**Alıntı**

┌──

Dünkü gazetelerde Van Belediye Başkanı Sayın Bekir Kaya’nın yeni Vali Aydın Nezih Doğan’ı ziyaret ettiği ile ilgili haberi okuyunca epey bir şaşırdım.

 

Hatta inanmadım ikinci bir kez okudum.

 

Yanlış görmemişim, gerçekmiş Van Belediye Başkanı Bekir Kaya, yeni Vali Doğan’ı ziyaret etmiş. Beni şaşırtan bu ziyaret değil, elbette ki bu ziyaret gayet hatta fevkalede doğal bir şey.

 

İlin iki önemli yöneticisinin birbirini ziyaret etmesinden daha doğal ne olabilir ki?

 

Asıl şaşırtıcı olan ilin en önemli yöneticilerden birisi olan Bekir Kaya’nın bundan önceki tavrı. İşte benim anlamakta sıkıntı çektiğim nokta burası. Deprem sürecinde yaşananları eminim sizlerde benim gibi dün gibi hatırlıyorsunuzdur.

 

Depremin hemen ardından Vali ile Belediye bir türlü bir araya gelip koordineli çalışamamıştı. Deprem ve sonrası sürecin en tartışmalı konusu olan bu mevzu gündemi de bir hayli meşgul etmişti.

 

Her platformda sorulan bu soruları Vali Karaloğlu cephesi, “Biz davet ediyoruz onlar gelmiyor” şeklinde cevap verirken. Başkan Kaya ise genelde sessizliğini koruyordu. Bu olaylardan sonra Vali ile Belediye Başkanı daha birkaç kez bir araya geldi ama bir araya gelişleri genelde ‘mecburiyetten’ idi. Bir türlü Van halkının beklediği o ‘takım oyunu’ oynanmadı Van’da.

└──

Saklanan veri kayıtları
┌──

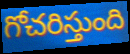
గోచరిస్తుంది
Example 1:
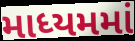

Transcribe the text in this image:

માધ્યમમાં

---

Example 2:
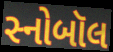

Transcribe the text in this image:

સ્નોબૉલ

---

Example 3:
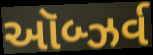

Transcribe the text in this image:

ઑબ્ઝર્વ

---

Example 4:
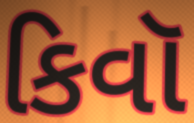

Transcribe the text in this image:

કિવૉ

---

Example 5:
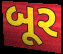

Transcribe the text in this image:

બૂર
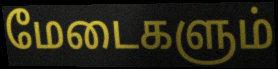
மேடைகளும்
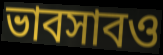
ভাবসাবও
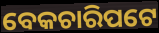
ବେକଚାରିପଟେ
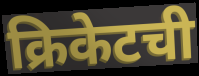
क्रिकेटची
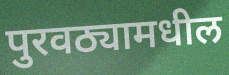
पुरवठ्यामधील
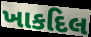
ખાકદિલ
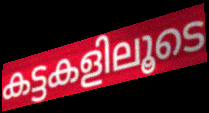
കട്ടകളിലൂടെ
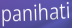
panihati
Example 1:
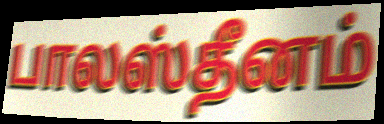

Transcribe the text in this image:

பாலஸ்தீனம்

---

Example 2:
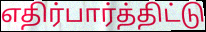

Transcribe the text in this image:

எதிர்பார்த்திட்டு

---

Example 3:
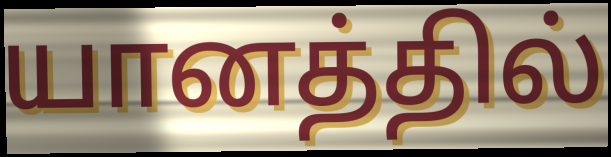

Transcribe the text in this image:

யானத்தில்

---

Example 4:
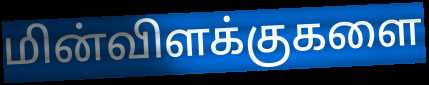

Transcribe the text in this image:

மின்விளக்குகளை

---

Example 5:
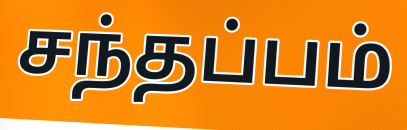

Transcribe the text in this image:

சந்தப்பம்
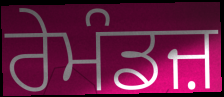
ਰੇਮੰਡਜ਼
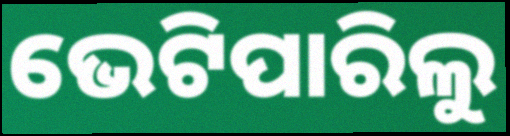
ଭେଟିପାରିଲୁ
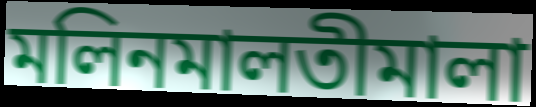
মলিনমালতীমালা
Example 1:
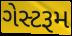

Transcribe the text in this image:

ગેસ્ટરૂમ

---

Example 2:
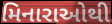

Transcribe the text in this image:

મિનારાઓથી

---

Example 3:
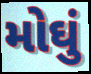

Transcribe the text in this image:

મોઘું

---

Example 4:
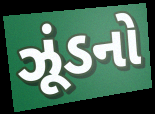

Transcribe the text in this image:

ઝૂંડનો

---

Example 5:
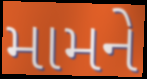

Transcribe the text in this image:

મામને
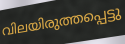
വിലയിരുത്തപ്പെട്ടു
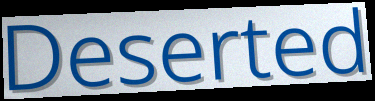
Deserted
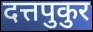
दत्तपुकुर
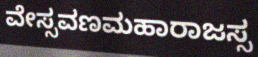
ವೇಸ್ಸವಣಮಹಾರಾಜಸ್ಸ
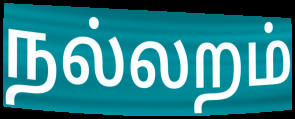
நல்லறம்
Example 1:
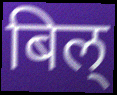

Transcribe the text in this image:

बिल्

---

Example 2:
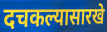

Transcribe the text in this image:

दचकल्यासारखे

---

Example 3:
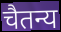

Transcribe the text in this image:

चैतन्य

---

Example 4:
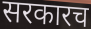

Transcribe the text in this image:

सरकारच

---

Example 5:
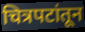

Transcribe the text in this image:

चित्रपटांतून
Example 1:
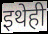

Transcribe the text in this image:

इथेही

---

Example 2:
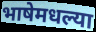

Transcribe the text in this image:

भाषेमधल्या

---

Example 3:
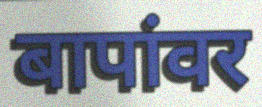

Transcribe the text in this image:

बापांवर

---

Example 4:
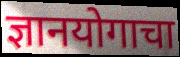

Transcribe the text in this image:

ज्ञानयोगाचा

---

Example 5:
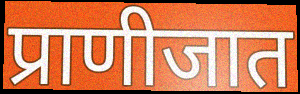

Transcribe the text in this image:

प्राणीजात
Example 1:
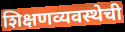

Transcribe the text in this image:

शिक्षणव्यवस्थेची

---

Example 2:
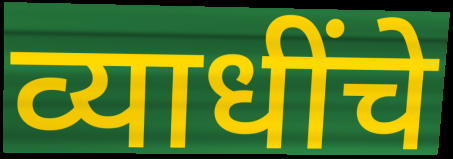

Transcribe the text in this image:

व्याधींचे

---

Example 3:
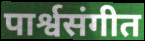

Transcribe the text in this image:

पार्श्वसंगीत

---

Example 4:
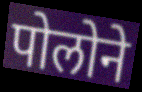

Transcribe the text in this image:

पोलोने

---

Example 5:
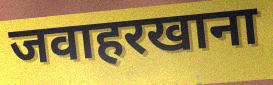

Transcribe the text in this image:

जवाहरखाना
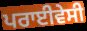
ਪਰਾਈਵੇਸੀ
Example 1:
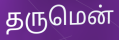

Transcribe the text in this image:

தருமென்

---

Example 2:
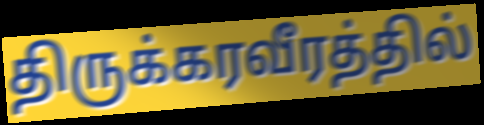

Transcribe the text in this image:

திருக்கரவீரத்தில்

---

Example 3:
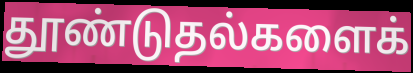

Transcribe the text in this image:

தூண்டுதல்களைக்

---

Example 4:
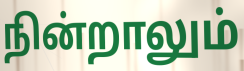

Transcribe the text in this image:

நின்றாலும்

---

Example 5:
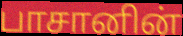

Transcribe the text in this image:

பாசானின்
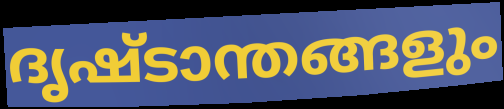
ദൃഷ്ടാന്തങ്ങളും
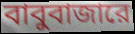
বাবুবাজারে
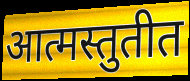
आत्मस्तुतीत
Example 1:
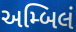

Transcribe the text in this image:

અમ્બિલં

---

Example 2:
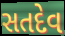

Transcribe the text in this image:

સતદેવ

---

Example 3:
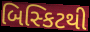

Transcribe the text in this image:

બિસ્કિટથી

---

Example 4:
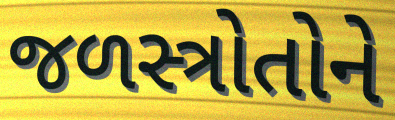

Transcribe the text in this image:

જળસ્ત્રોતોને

└──

**Çözülecek Sorunlar**
- 1) Alıntıyı iki cümleyle özetleyin.
- 2) Alıntının "Hatta inanmadım ikinci" ifadesinden "dün gibi hatırlıyorsunuzdur." ifadesine kadar olan bölümünü, iki ucu da dahil olmak üzere kelimesi kelimesine aktarın.
Bu kayıtların buradaki işle hiçbir ilgisi yok.

**Sorunların Çözümleri**
- 1) Yazar, Van Belediye Başkanı Bekir Kaya'nın yeni Vali Aydın Nezih Doğan'ı ziyaret ettiğini okuyunca şaşırdığını, ancak onu şaşırtanın ziyaretin kendisi değil Kaya'nın önceki tavrı olduğunu belirtiyor. Depremin ardından Vali ile Belediye koordineli çalışamamış, Vali Karaloğlu cephesi davet ettiklerini ama karşı tarafın gelmediğini söylerken Başkan Kaya genelde sessiz kalmış ve Van halkının beklediği "takım oyunu" oynanmamış.

- 2)
Hatta inanmadım ikinci bir kez okudum.

 

Yanlış görmemişim, gerçekmiş Van Belediye Başkanı Bekir Kaya, yeni Vali Doğan’ı ziyaret etmiş. Beni şaşırtan bu ziyaret değil, elbette ki bu ziyaret gayet hatta fevkalede doğal bir şey.

 

İlin iki önemli yöneticisinin birbirini ziyaret etmesinden daha doğal ne olabilir ki?

 

Asıl şaşırtıcı olan ilin en önemli yöneticilerden birisi olan Bekir Kaya’nın bundan önceki tavrı. İşte benim anlamakta sıkıntı çektiğim nokta burası. Deprem sürecinde yaşananları eminim sizlerde benim gibi dün gibi hatırlıyorsunuzdur.